O desenvolvimento da imagem em movimento, no decorrer da história até

a atualidade, também foi pontuado por algumas produções entre cinema e vídeo.

Ao nos depararmos com as obras de artistas como Jordan Belson, a tomada do

espiritual na arte teve destaque, e isto permitiu-nos uma abertura mais declarada

a certas obras de Bill Viola.

A partir daquele período inicial, através dos avanços científicos, da

crescente urbanização das cidades e sequencialmente do expandir-se de

envolvimento dialético, formas de produção que se conectam mais próximo da

relação arte-vida, vemos que a exploração do espaço e igualmente do tempo

despontam de forma fragmentada no final do século XIX e que se encaminha de

lá até aqui, no contemporâneo, em formas múltiplas que, por sofrerem constantes

alterações e transformações, devem ser esmiuçadas caso a caso de modo

específico e com demasiado zelo.

No que tange a produção de Bill Viola, denotamos sua obsessão pelo

espaço-tempo. Muitos de seus trabalhos em início de carreira, até antes da

presença do vídeo, nos apontam preocupações ao redor do problema espacial e

igualmente temporal. A exploração de ambos desdobra-se nas obras enquanto

fenômeno, essencialmente porque o tempo que ele explora é subjetivo, modulado

ao seu modo, tendo tanto ligação com o mundo naturalista quanto de seu uso

artificial na lida com as mídias eletrônicas. Tal alteração dos valores temporais

também infringem em modificações estruturais do espaço em seus trabalhos.

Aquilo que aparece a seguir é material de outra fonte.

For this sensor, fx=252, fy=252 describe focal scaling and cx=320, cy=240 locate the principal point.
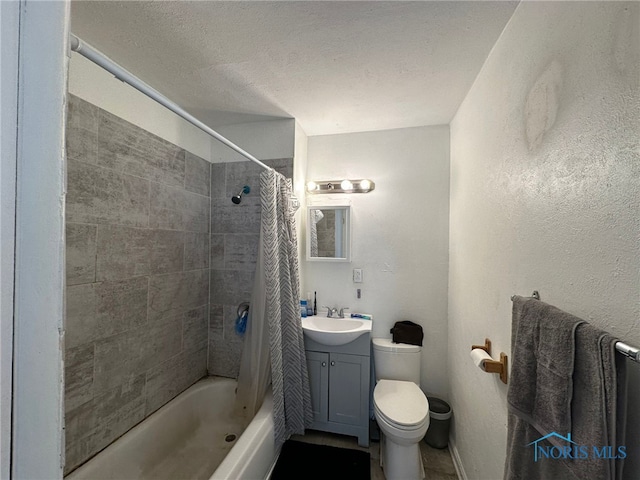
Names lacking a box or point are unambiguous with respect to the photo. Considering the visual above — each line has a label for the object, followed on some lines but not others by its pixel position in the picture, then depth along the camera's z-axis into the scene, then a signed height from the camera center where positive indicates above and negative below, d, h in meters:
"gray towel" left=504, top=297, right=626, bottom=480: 0.55 -0.41
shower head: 1.94 +0.36
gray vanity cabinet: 1.79 -1.04
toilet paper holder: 1.04 -0.51
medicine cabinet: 2.14 +0.08
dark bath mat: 1.52 -1.40
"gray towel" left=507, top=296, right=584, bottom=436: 0.64 -0.34
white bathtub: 1.23 -1.19
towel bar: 0.50 -0.21
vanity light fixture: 2.10 +0.48
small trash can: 1.77 -1.31
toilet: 1.43 -1.00
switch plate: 2.12 -0.27
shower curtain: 1.57 -0.60
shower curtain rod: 0.61 +0.50
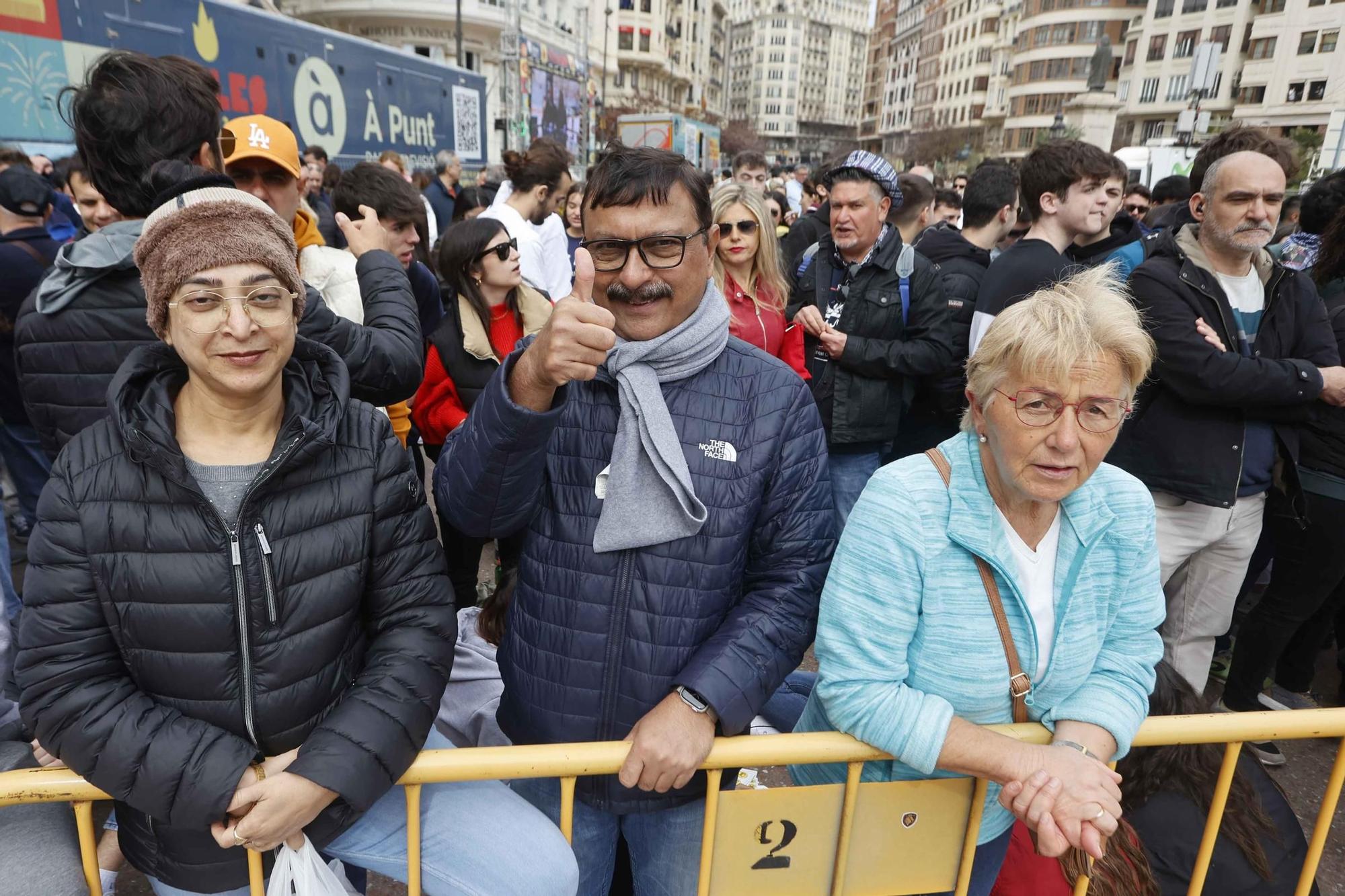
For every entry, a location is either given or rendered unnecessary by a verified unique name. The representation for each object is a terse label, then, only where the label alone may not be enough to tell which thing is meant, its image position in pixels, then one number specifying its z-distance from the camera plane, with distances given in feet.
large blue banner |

Outrossim, a relação que fundamos entre Viola e Warburg nos foi importante na

elucidação do tempo anacrônico. Aqui pudemos entender na prática o que pontua

Agambem, a possibilidade do antes como potência criativa à contemporaneidade.

In totum, mais aberta do que fechada, estas considerações finais exploram,

em síntese, como os tratamentos do espaço-tempo; e/ou do espaço e do tempo

se deram e como nosso recorte pode destacar a existência desta válida hipótese.